(SUPPLIED MATERIAL Opens)
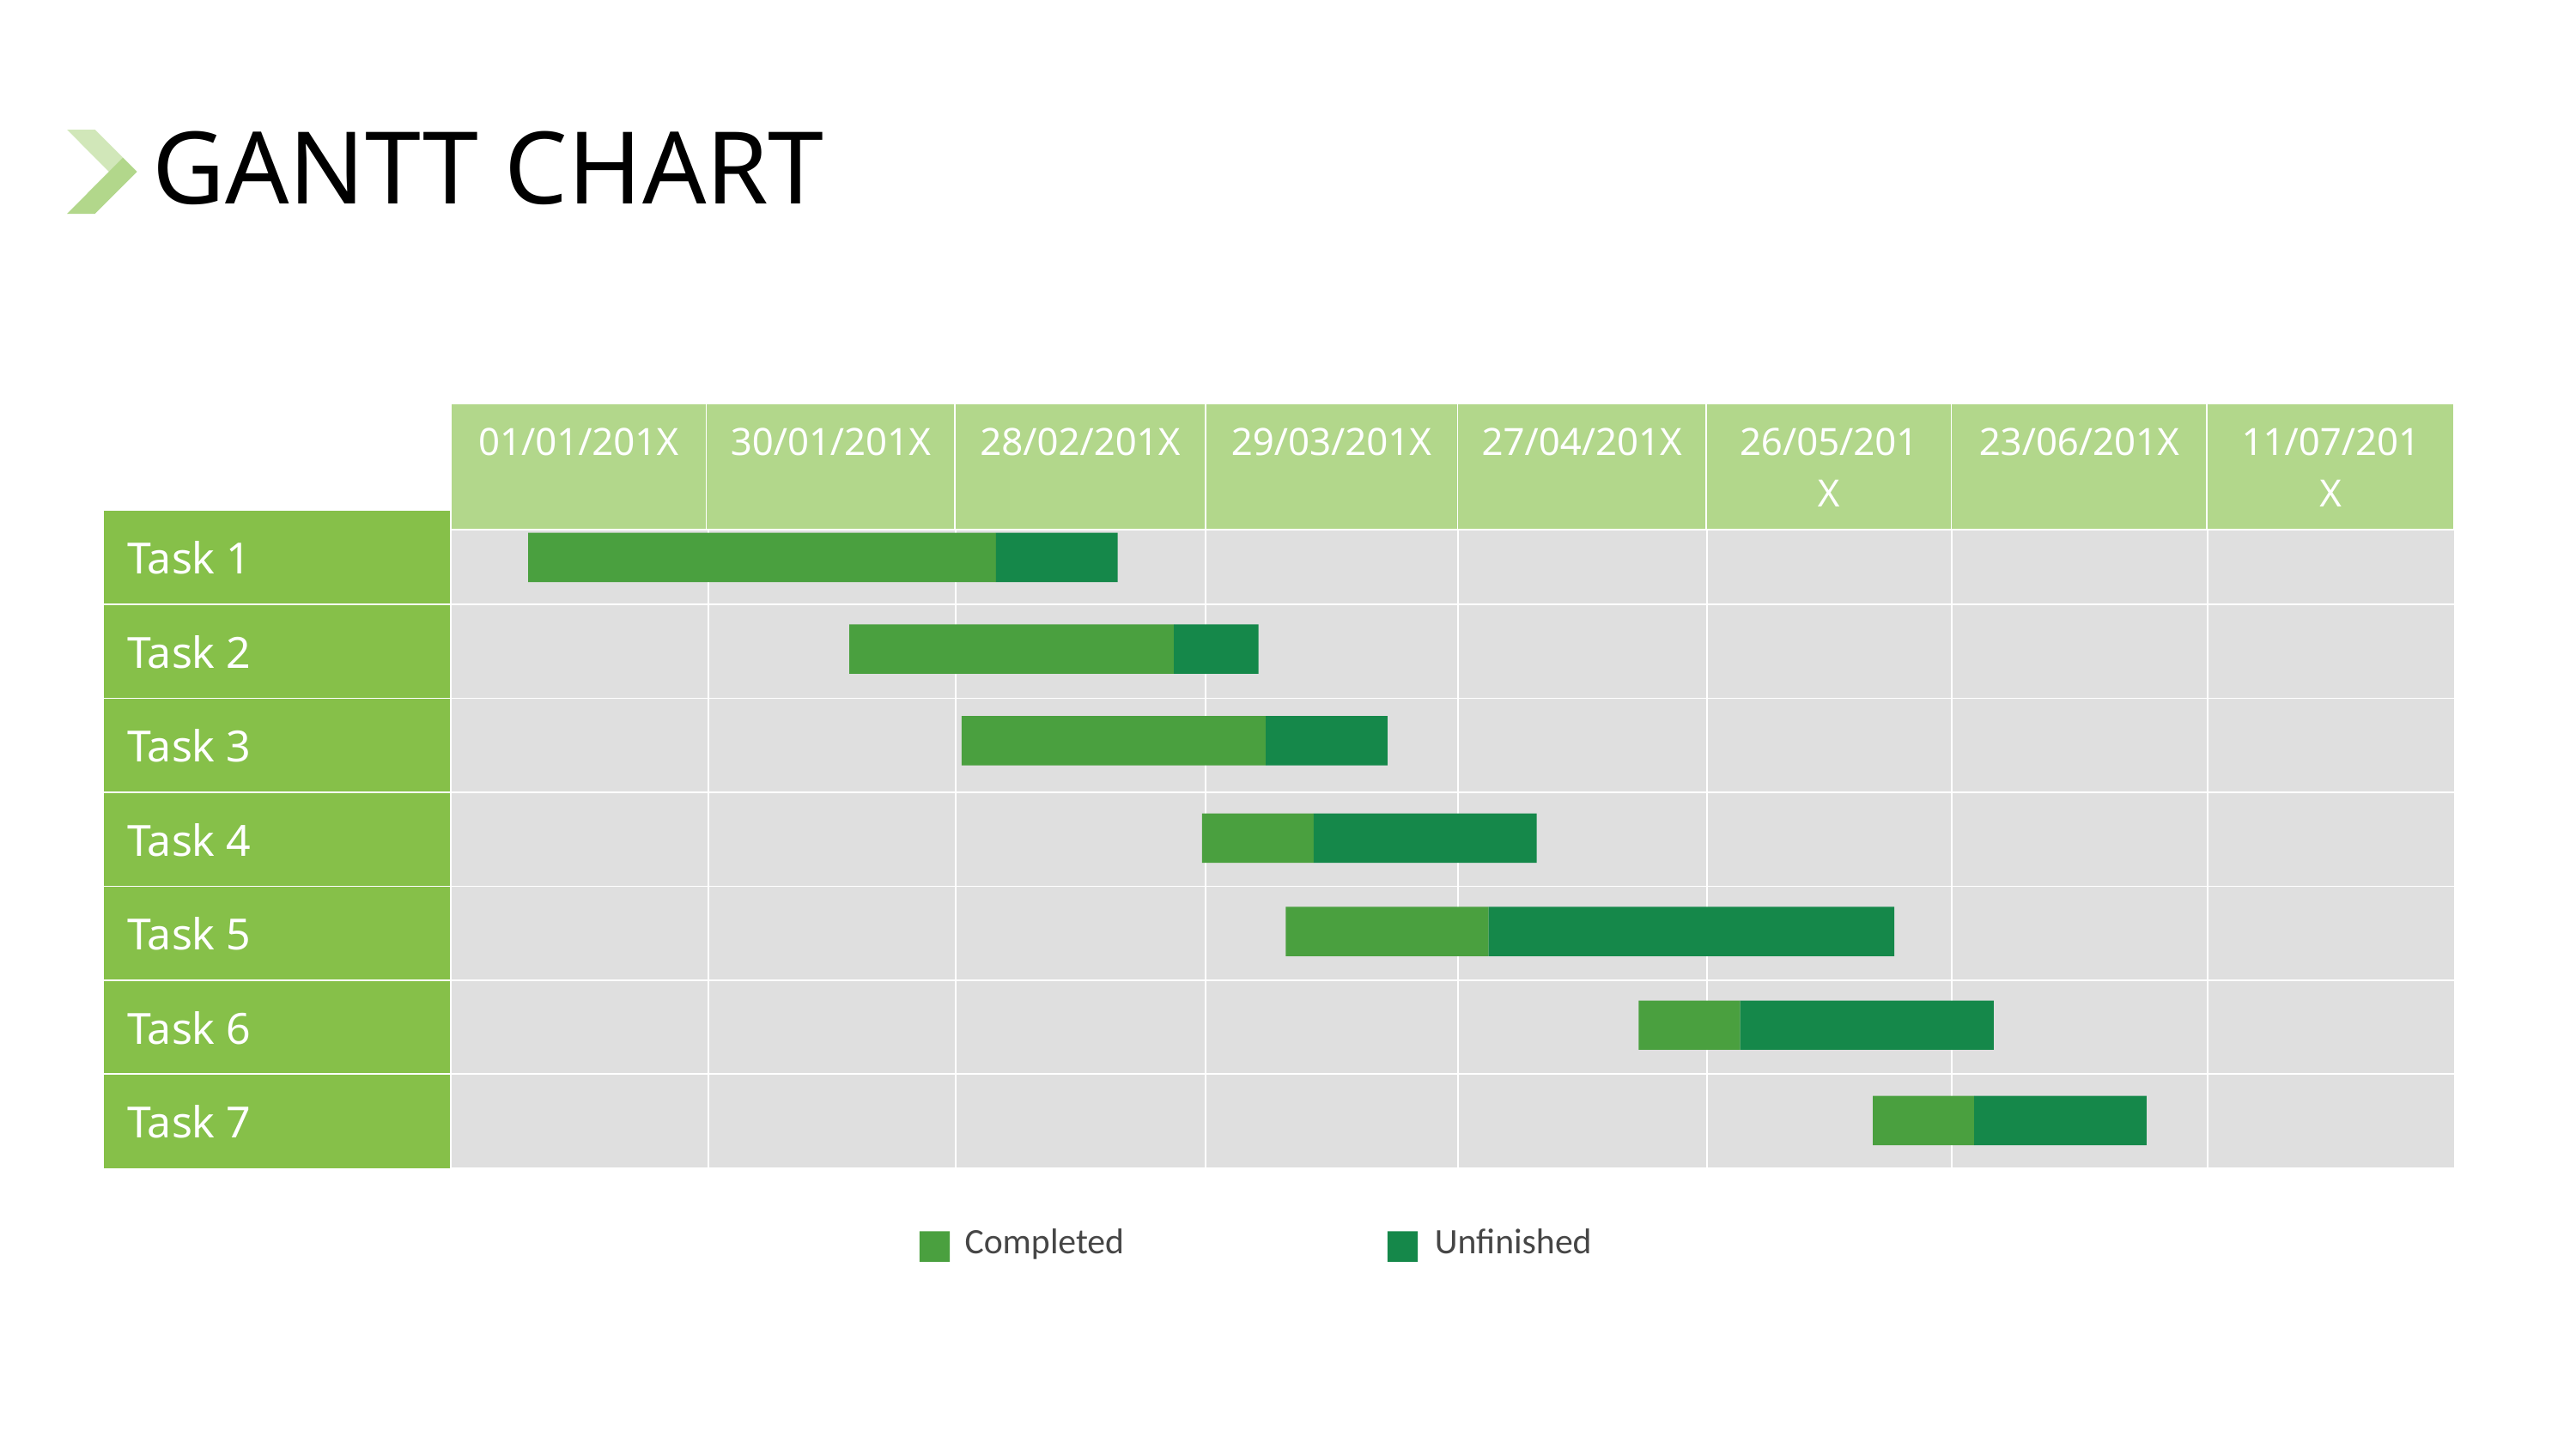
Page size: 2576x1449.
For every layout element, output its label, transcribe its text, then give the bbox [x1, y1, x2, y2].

table_cell [2208, 981, 2454, 1073]
text_box [1973, 1095, 2148, 1146]
table_cell Task 7 [104, 1075, 450, 1168]
table_header 23/06/201X [1952, 404, 2206, 529]
table_cell [709, 605, 955, 698]
table_cell [2208, 887, 2454, 979]
table_cell [1459, 981, 1706, 1073]
table_cell [1953, 1075, 2207, 1167]
table_cell [1206, 981, 1457, 1073]
table_cell [957, 605, 1205, 623]
text_box [848, 623, 1173, 675]
table_header 28/02/201X [956, 404, 1205, 529]
table_header 30/01/201X [707, 404, 954, 529]
table_cell Task 5 [104, 887, 450, 979]
table_header 11/07/201X [2208, 404, 2453, 529]
table_cell [1206, 699, 1457, 791]
table_cell [1459, 1075, 1706, 1167]
table_header 29/03/201X [1206, 404, 1457, 529]
text_box [1313, 813, 1538, 864]
table_cell [1708, 605, 1951, 698]
table_header 27/04/201X [1458, 404, 1705, 529]
table_header [1459, 530, 1706, 603]
table_cell [2208, 793, 2454, 886]
table_cell [1459, 957, 1706, 979]
text_box Unfinished [1422, 1211, 1605, 1268]
table_cell [957, 887, 1205, 979]
table_header [1708, 530, 1951, 603]
table_cell [1708, 887, 1951, 979]
text_box [1387, 1230, 1419, 1263]
table_cell [1206, 887, 1457, 979]
table_cell [452, 605, 708, 698]
table_header 01/01/201X [452, 404, 706, 529]
text_box [1285, 906, 1488, 957]
table_cell [957, 1075, 1205, 1167]
table_cell [709, 981, 955, 1073]
table_cell [2208, 699, 2454, 791]
table_cell Task 6 [104, 981, 450, 1073]
table_cell [1459, 887, 1706, 906]
text_box [919, 1230, 951, 1263]
text_box [1740, 999, 1995, 1051]
table_cell [709, 793, 955, 886]
table_cell [2208, 1075, 2454, 1167]
table_cell [1459, 793, 1706, 886]
table_header 26/05/201X [1707, 404, 1951, 529]
table_cell [1206, 864, 1457, 886]
text_box [995, 532, 1119, 583]
table_cell [1953, 887, 2207, 979]
table_cell [1206, 605, 1457, 698]
text_box [1488, 906, 1895, 957]
table_cell [1708, 1075, 1951, 1167]
text_box Completed [951, 1211, 1138, 1268]
table_cell [1206, 793, 1457, 813]
table_cell [1459, 605, 1706, 698]
table_cell [957, 675, 1205, 698]
table_cell Task 2 [104, 605, 450, 698]
table_cell [1953, 605, 2207, 698]
table_cell [2208, 605, 2454, 698]
table_cell Task 3 [104, 699, 450, 791]
table_header [452, 530, 708, 603]
table_cell [1708, 793, 1951, 886]
text_box [961, 715, 1265, 767]
table_cell [957, 793, 1205, 886]
table_cell [1953, 793, 2207, 886]
table_header [957, 530, 1205, 603]
table_cell [1953, 699, 2207, 791]
table_header Task 1 [104, 511, 450, 603]
table_cell [452, 981, 708, 1073]
text_box [1265, 715, 1388, 767]
table_cell [1708, 1051, 1951, 1073]
table_cell [709, 699, 955, 791]
title GANTT CHART [139, 76, 2361, 267]
table_cell [452, 1075, 708, 1167]
table_header [709, 583, 955, 603]
table_cell [1708, 981, 1951, 999]
table_cell [1206, 1075, 1457, 1167]
table_header [1206, 530, 1457, 603]
text_box [1872, 1095, 1973, 1146]
table_cell [452, 887, 708, 979]
text_box [1173, 623, 1260, 675]
table_cell [452, 699, 708, 791]
table_cell [709, 887, 955, 979]
table_cell [1708, 699, 1951, 791]
table_cell [452, 793, 708, 886]
text_box [527, 532, 995, 583]
table_header [2208, 530, 2454, 603]
text_box [1637, 999, 1740, 1051]
table_cell [1459, 699, 1706, 791]
table_cell [957, 699, 1205, 791]
text_box [1201, 813, 1313, 864]
table_cell [957, 981, 1205, 1073]
table_cell [1953, 981, 2207, 1073]
table_cell [709, 1075, 955, 1167]
table_header [1953, 530, 2207, 603]
table_cell Task 4 [104, 793, 450, 886]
(SUPPLIED MATERIAL Closes)
* AIM OF THE EXERCISE: Each line above should be written out again exactly, without any image.

* THE ANSWER:
Page size: 2576x1449.
For every layout element, output its label, transcribe its text, then give the bbox [x1, y1, x2, y2].

table_cell [2208, 981, 2454, 1073]
text_box [1973, 1095, 2148, 1146]
table_cell Task 7 [104, 1075, 450, 1168]
table_header 23/06/201X [1952, 404, 2206, 529]
table_cell [709, 605, 955, 698]
table_cell [2208, 887, 2454, 979]
table_cell [1459, 981, 1706, 1073]
table_cell [1953, 1075, 2207, 1167]
table_cell [1206, 981, 1457, 1073]
table_cell [957, 605, 1205, 623]
text_box [848, 623, 1173, 675]
table_header 28/02/201X [956, 404, 1205, 529]
table_header 30/01/201X [707, 404, 954, 529]
table_cell Task 5 [104, 887, 450, 979]
table_header 11/07/201X [2208, 404, 2453, 529]
table_cell [1206, 699, 1457, 791]
table_cell [1459, 1075, 1706, 1167]
table_header 29/03/201X [1206, 404, 1457, 529]
text_box [1313, 813, 1538, 864]
table_cell [1708, 605, 1951, 698]
table_header 27/04/201X [1458, 404, 1705, 529]
table_header [1459, 530, 1706, 603]
table_cell [2208, 793, 2454, 886]
table_cell [1459, 957, 1706, 979]
text_box Unfinished [1422, 1211, 1605, 1268]
table_cell [957, 887, 1205, 979]
table_header [1708, 530, 1951, 603]
table_cell [1708, 887, 1951, 979]
text_box [1387, 1230, 1419, 1263]
table_cell [1206, 887, 1457, 979]
table_cell [452, 605, 708, 698]
table_header 01/01/201X [452, 404, 706, 529]
text_box [1285, 906, 1488, 957]
table_cell [957, 1075, 1205, 1167]
table_cell [709, 981, 955, 1073]
table_cell [2208, 699, 2454, 791]
table_cell Task 6 [104, 981, 450, 1073]
table_cell [1459, 887, 1706, 906]
text_box [919, 1230, 951, 1263]
text_box [1740, 999, 1995, 1051]
table_cell [709, 793, 955, 886]
table_cell [2208, 1075, 2454, 1167]
table_cell [1459, 793, 1706, 886]
table_header 26/05/201X [1707, 404, 1951, 529]
table_cell [1206, 864, 1457, 886]
text_box [995, 532, 1119, 583]
table_cell [1953, 887, 2207, 979]
table_cell [1206, 605, 1457, 698]
text_box [1488, 906, 1895, 957]
table_cell [1708, 1075, 1951, 1167]
text_box Completed [951, 1211, 1138, 1268]
table_cell [1206, 793, 1457, 813]
table_cell [1459, 605, 1706, 698]
table_cell [957, 675, 1205, 698]
table_cell Task 2 [104, 605, 450, 698]
table_cell [1953, 605, 2207, 698]
table_cell [2208, 605, 2454, 698]
table_cell Task 3 [104, 699, 450, 791]
table_header [452, 530, 708, 603]
table_cell [1708, 793, 1951, 886]
text_box [961, 715, 1265, 767]
table_cell [957, 793, 1205, 886]
table_cell [1953, 793, 2207, 886]
table_header [957, 530, 1205, 603]
table_cell [1953, 699, 2207, 791]
table_header Task 1 [104, 511, 450, 603]
table_cell [452, 981, 708, 1073]
text_box [1265, 715, 1388, 767]
table_cell [1708, 1051, 1951, 1073]
table_cell [709, 699, 955, 791]
title GANTT CHART [139, 76, 2361, 267]
table_cell [452, 1075, 708, 1167]
table_header [709, 583, 955, 603]
table_cell [1708, 981, 1951, 999]
table_cell [1206, 1075, 1457, 1167]
table_header [1206, 530, 1457, 603]
text_box [1872, 1095, 1973, 1146]
table_cell [452, 887, 708, 979]
text_box [1173, 623, 1260, 675]
table_cell [452, 699, 708, 791]
table_cell [709, 887, 955, 979]
table_cell [1708, 699, 1951, 791]
table_cell [452, 793, 708, 886]
text_box [527, 532, 995, 583]
table_header [2208, 530, 2454, 603]
text_box [1637, 999, 1740, 1051]
table_cell [1459, 699, 1706, 791]
table_cell [957, 699, 1205, 791]
text_box [1201, 813, 1313, 864]
table_cell [957, 981, 1205, 1073]
table_cell [1953, 981, 2207, 1073]
table_cell [709, 1075, 955, 1167]
table_header [1953, 530, 2207, 603]
table_cell Task 4 [104, 793, 450, 886]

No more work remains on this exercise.